Western Grid 2050: Contrasting Futures, Contrasting Fortunes
The western United States is at a crossroads. Wise electricity sector investment choices will lay the foundation for a robust, competitive and healthy West for generations to come. Unwise choices will leave western businesses at a competitive disadvantage in the global marketplace, western consumers with higher electricity bills and westerners of all walks of life with an unhealthy environment. With the Western electricity sector investing more than $200 billion by 2030 regardless of the development path taken, the choices made will significantly affect quality of life in the West out to 2050 and beyond.
The policy and investment choices made could take the West in two very different directions. Western utilities and electricity providers may choose to operate the grid much as it is today and invest in refurbishing and expanding fossil generation, as well as building additional infrastructure to deliver fossil generated electricity, following a Business as Usual (BAU) trajectory. Alternatively, policy makers and electricity providers may choose a Clean Electricity Vision (CEV) trajectory, modernizing the grid and transmission operations and focusing their discretionary investment on information, communications and system control technologies that enable more energy saving, more low carbon energy production and more sophisticated grid operations.
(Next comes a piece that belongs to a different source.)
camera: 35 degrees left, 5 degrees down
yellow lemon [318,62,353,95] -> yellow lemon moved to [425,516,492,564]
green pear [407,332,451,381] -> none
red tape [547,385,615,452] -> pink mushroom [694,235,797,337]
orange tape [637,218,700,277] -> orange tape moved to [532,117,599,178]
This report examines how the two options now confronting the West will play-out. If no choice is made, investment will be driven by inertia rather than intention and the grid of 2030 and 2050 will look very much like the grid of 2010. This report asserts that making an intentional choice between the BAU and CEV trajectories now is the responsible course of action. Failure to make a wise, intentional choice now could saddle future electricity consumers with stranded costs, damage the natural environment, deprive job seekers of employment opportunities and leave western businesses with a grid that causes a competitive disadvantage in global markets. The choices made now will also affect the capacity of the West to reduce carbon emissions for decades to come.